Peet: It went to like over 50 international film festivals, won a couple of awards at least. I think 12 of them were Academy Award qualifying festivals, and then it got signed to Mubi, which is like one of the best arthouse streamers. So we were very excited when our distributor emailed us to say that Mubi got in touch!
Tebogo: It’s a real dream. They’ve been very kind to us, both our distributors and Mubi.
Spike Lee was at the RSIFF and promoted NYU Tisch, where he teaches, but also said young filmmakers can go anywhere and pick up a phone and start creating. How do you feel about the film journey in terms of education?
Tebogo: Well, it’s funny because Spike Lee is my teacher right now. We’re both not in class this week, so that’s pretty funny.
I think film school is a tool. There are bad ways to use tools, there are great ways to use tools and some people don’t need tools, right? If you go in knowing what you want and being open, it can be a very rewarding experience. It’s also important not to be afraid of completely experimenting and realizing who you are. It’s a very safe space.
I’ve shot without scripts. Spike Lee gave me a bit of grief for that but in a great way. He did like the film in the end. But I said, ‘Hey, I’m going to improve this one scene, you know, and just see how that goes. I’m going to cast non actors, we’re going to use film’.
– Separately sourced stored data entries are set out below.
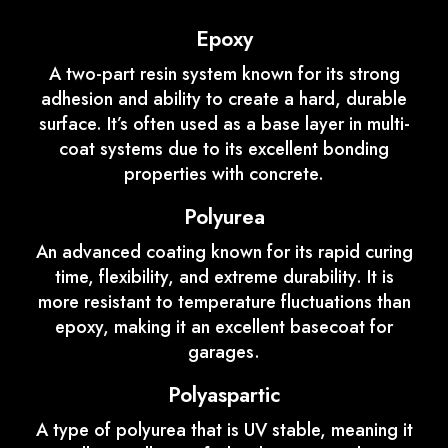
Epoxy
A two-part resin system known for its strong
adhesion and ability to create a hard, durable
surface. It’s often used as a base layer in multi-
coat systems due to its excellent bonding
properties with concrete.
Polyurea
An advanced coating known for its rapid curing
time, flexibility, and extreme durability. It is
more resistant to temperature fluctuations than
epoxy, making it an excellent basecoat for
garages.
Polyaspartic
A type of polyurea that is UV stable, meaning it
Peet: You need to be honest with yourself on what kind of filmmaker you are and how you want to get there. Then just watch as many films as you can, old or new, whether you’re in film school or not. Know if you want to be a Hollywood filmmaker or an arthouse director and then start understanding what makes those films and find your own voice in that before you make the decision of whether you want to go to practical or theoretical film school. Just be honest with yourself.
Tebogo: It’s also important not to shy away from the conversation about money. I’m currently being supported by BAFTA and the Purin Foundation as I’m studying in the US, and I think that wouldn’t have been possible if I hadn’t made films leading up to it, because I use those to apply for financing and I’ve been putting myself through school. When we say that we’ve funded our films, we also work two part time jobs to be able to finance them and asked our parents for a little bit of money here and there.
Peet: We had two jobs at one time to fund our second film. I moonlighted freelancing at night while I was doing a full time job.
How has your experience at the Red Sea International Film Festival been?
Peet: I don’t think we’ve ever felt this supported as filmmakers. It’s been great, the support we’ve been given from the festival, flying us here, putting us up in a very nice hotel. It’s been great to feel like there is an institution out there actually caring about African filmmakers and the work that they’re trying to do.
Tebogo: Everyone has been very nice to us and it’s exciting to meet filmmakers that I had either seen their films and not met them or that I had no idea of at all but you meet them and they’re so talented and on the rise. It’s a great way to highlight filmmakers from the Middle East and Africa.
Thank you both.
This interview has been edited for length and clarity.
Tebogo Malebogo and Petrus Van Staden are the co-founders of Vanishing Elephant, a South African Production Company based in Cape Town.